Thousands comment on possible change in PACE program
Monday is the last day for public comments on proposed changes that could restrict funding for the Property Assessed Clean Energy (PACE) program that finances home energy improvements. Critics say the changes could effectively end the program that has helped homeowners in many cities and counties pay for improvements that make their homes more energy efficient.
The PACE program allows homeowners to finance energy efficiency and renewable energy retrofits through loans that are repaid with city or county property tax assessments, essentially a lien on the property. The Federal Housing Finance Agency (FHFA) says that local governments holding a first lien on PACE homes is invalid and poses a significant risk to federal mortgage giants Fannie Mae and Freddie Mac.
The PACE program stalled in 2010 when FHFA issued a warning against the use of PACE loans and set new rules directing Fannie Mae and Freddie Mac to refrain from underwriting mortgages that contained PACE assessments. Several local governments filed suit against FHFA. In January, a federal court ordered FHFA to initiate a 60-day public notice and comment period before making changes to its approach to PACE.
FHFA says it has received more than 200 individual responses, with form letter submissions stretching into the thousands.

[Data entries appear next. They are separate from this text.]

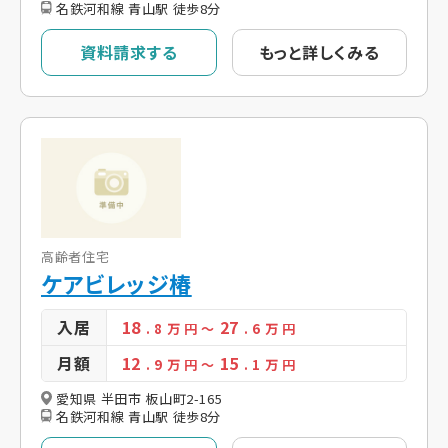
名鉄河和線 青山駅 徒歩8分
資料請求する
もっと詳しくみる
高齢者住宅
ケアビレッジ椿
入居
18
27
. 8
万 円
～
. 6
万 円
月額
12
15
. 9
万 円
～
. 1
万 円
愛知県 半田市 板山町2-165
名鉄河和線 青山駅 徒歩8分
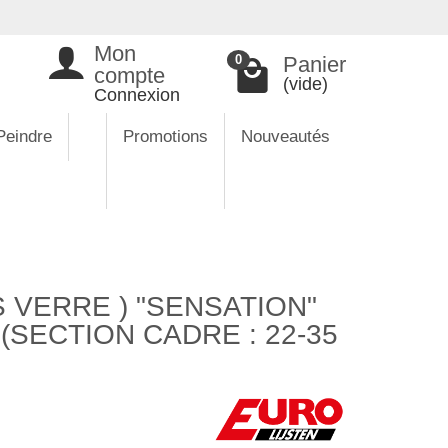
Mon
Panier
0
compte
(vide)
Connexion
Peindre
Promotions
Nouveautés
 VERRE ) "SENSATION"
SECTION CADRE : 22-35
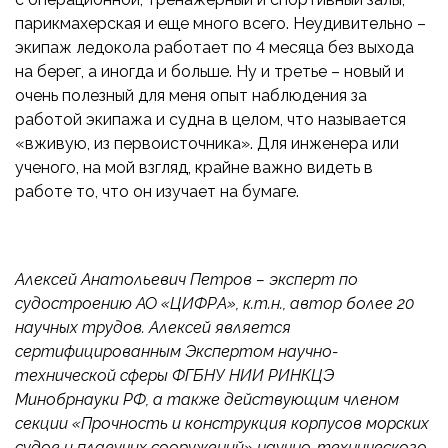
парикмахерская и еще много всего. Неудивительно –
экипаж ледокола работает по 4 месяца без выхода
на берег, а иногда и больше. Ну и третье – новый и
очень полезный для меня опыт наблюдения за
работой экипажа и судна в целом, что называется
«вживую, из первоисточника». Для инженера или
ученого, на мой взгляд, крайне важно видеть в
работе то, что он изучает на бумаге.
Алексей Анатольевич Петров – эксперт по
судостроению АО «ЦИФРА», к.т.н., автор более 20
научных трудов. Алексей является
сертифицированным Экспертом научно-
технической сферы ФГБНУ НИИ РИНКЦЭ
Минобрнауки РФ, а также действующим членом
секции «Прочность и конструкция корпусов морских
судов и плавучих сооружений» научно-технического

Comments are posted on the agency’s website.
The National League of Cities, the National Association of Counties and the United States Conference of Mayors oppose FHFA’s approach, as well as the National Resources Council and the Community for Sustainable Energy. Local government leaders — including Binghamton, N.Y., Mayor Matthew Ryan; Ridgway, Colo., Mayor Pro Tem John Clark; and the city council for Visalia, Calif. — also have commented individually against the FHFA changes. The FHFA is expected to issue a proposed rule in late April, with another comment period to follow.